Recast the entries from the line containing "scientific name: Diplazium caracasanum" through the line containing "scientific name: Globularia bisnagarica" as a JSON list of strings, one string per line, omitting blank lines and leaving out the pictures.
** Start of Data **
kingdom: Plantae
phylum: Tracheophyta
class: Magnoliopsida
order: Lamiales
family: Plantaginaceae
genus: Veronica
** End of Data **
** Start of Data **
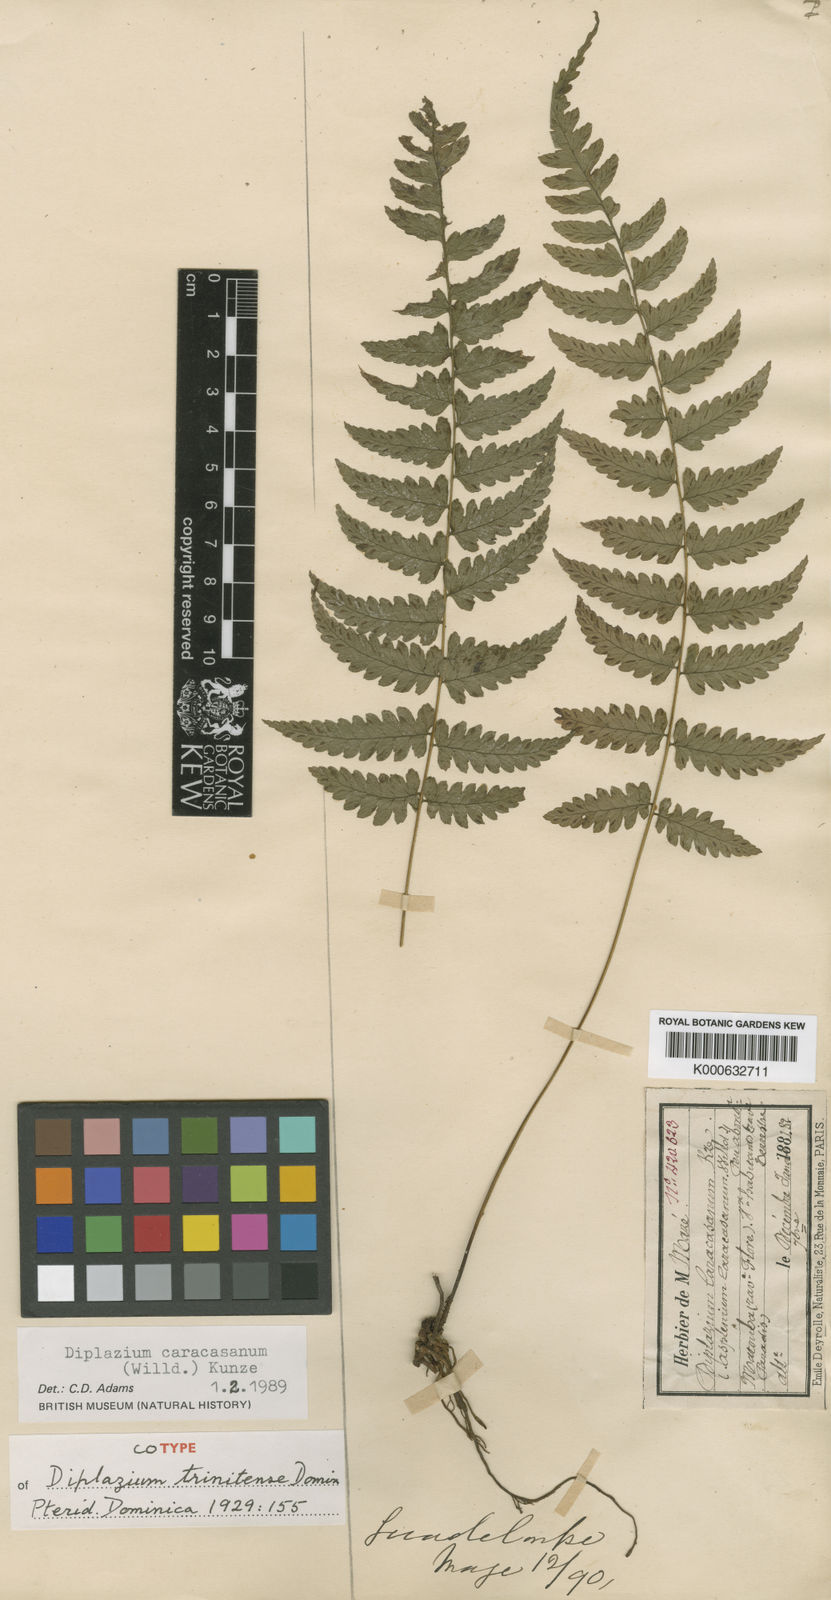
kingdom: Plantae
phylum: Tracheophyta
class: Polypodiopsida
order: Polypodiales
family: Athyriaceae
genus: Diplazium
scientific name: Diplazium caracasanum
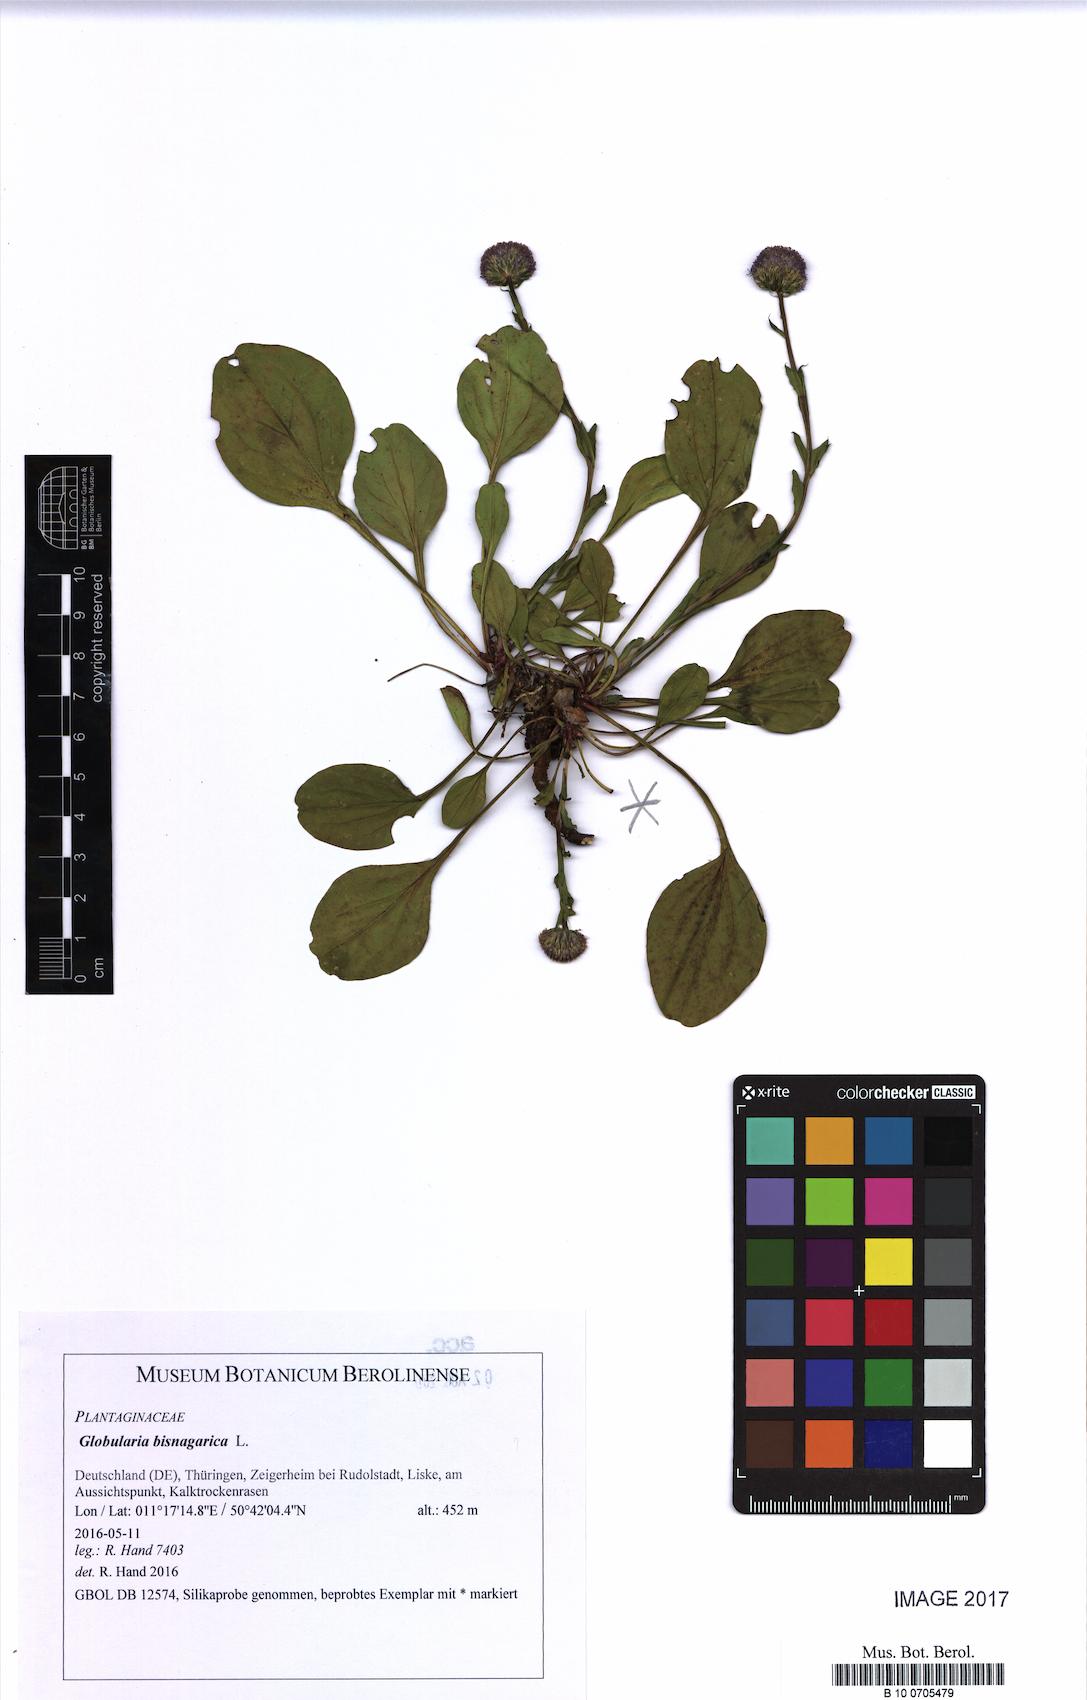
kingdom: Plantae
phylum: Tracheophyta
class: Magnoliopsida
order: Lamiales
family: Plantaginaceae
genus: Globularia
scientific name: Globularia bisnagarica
** End of Data **
Result for this exercise:
[
  "scientific name: Diplazium caracasanum",
  "kingdom: Plantae",
  "phylum: Tracheophyta",
  "class: Magnoliopsida",
  "order: Lamiales",
  "family: Plantaginaceae",
  "genus: Globularia",
  "scientific name: Globularia bisnagarica"
]